PAGE EXCERPT ▸
Content starts

Awarded 3 Michelin stars since 2010, Alain Ducasse at The Dorchester is one of the UK’s most prestigious restaurants where diners indulge in unrivalled cuisine and impeccable service. A modern, light and elegantly informal setting complements the restaurant’s forward-thinking approach to haute cuisine.

More than a decade on, Patrick Jouin and Sanjit Manku of Jouin Manku have revisited their seminal design for the three Michelin-starred restaurant, revitalising the original concept with a touch of magic and sparkle and enhancing the dramatic theatre of the experience.


“A restaurant such as Alain Ducasse at The Dorchester is a place where people go to celebrate the great moments in their lives, or indeed where the great moments happen. The place itself is fused with those memories and while they don’t want them to be erased, they do still want the restaurant to evolve, to feel as magical as it did the first time that they were there. Our challenge then is to keep the soul of the restaurant intact but to make it fresh and new again.”


Thirteen years ago when Jouin and Manku began to develop their concept for Alain Ducasse at The Dorchester, they took their inspiration from the great expanse of Hyde Park which the restaurant overlooks and Alain Ducasse’s own vision of a ‘Table Lumière’, a luminous semi-private table in the middle of the restaurant that would transport guests to a special and intimate world apart. The result was an interior that was contemporary and refined and which subtly brought the park inside through decorative wall and lighting treatments and a simple palette that included oak, zinc and cotton, with the shimmering installation of the Table Lumière as its central feature.

Content ends

PROVIDED MATERIAL ▸
Content starts

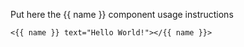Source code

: Put here the {{ name }} component usage instructions

    <{{ name }} text="Hello World!"></{{ name }}>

Content ends

ACTIVITY 1 ▸
According to the passage about Alain Ducasse at The Dorchester, which materials made up the simple palette of the original interior?
ACTIVITY 2 ▸
Write the next few sentences of the passage about Alain Ducasse at The Dorchester, picking up after its final sentence.
The data on this page is not needed.

TASK RESPONSE 1 ▸
Oak, zinc and cotton.

TASK RESPONSE 2 ▸
Returning to the project, Jouin and Manku noticed how the character of Mayfair, classic and refined, now seemed to have another strand of energy to it that was younger and more modern, particularly with the stronger presence of fashion, and they wondered how they could inject more of that feeling of fashion and glamour into the restaurant’s elegant interior as well as bringing more of the sparkle and luminosity of the Table Lumière out into the rest of the restaurant. Taking inspiration from the idea of a rich atmosphere of fog or a mist through the park and those magical moments in which objects appear and disappear, they began to explore how this atmosphere could drift into the restaurant itself, bringing with it a little more magic and drama.

In the main dining area they made a number of changes to the layout including opening up the room by removing the screen to the main entrance of the restaurant and introducing curved wood and leather banquettes which anchor the tables within the space. In contrast to the dark, smoky colours of the furniture, the green and silver tones of the carpet introduce a freshness and suggestion of mist through the park, progressively darkening to the edges.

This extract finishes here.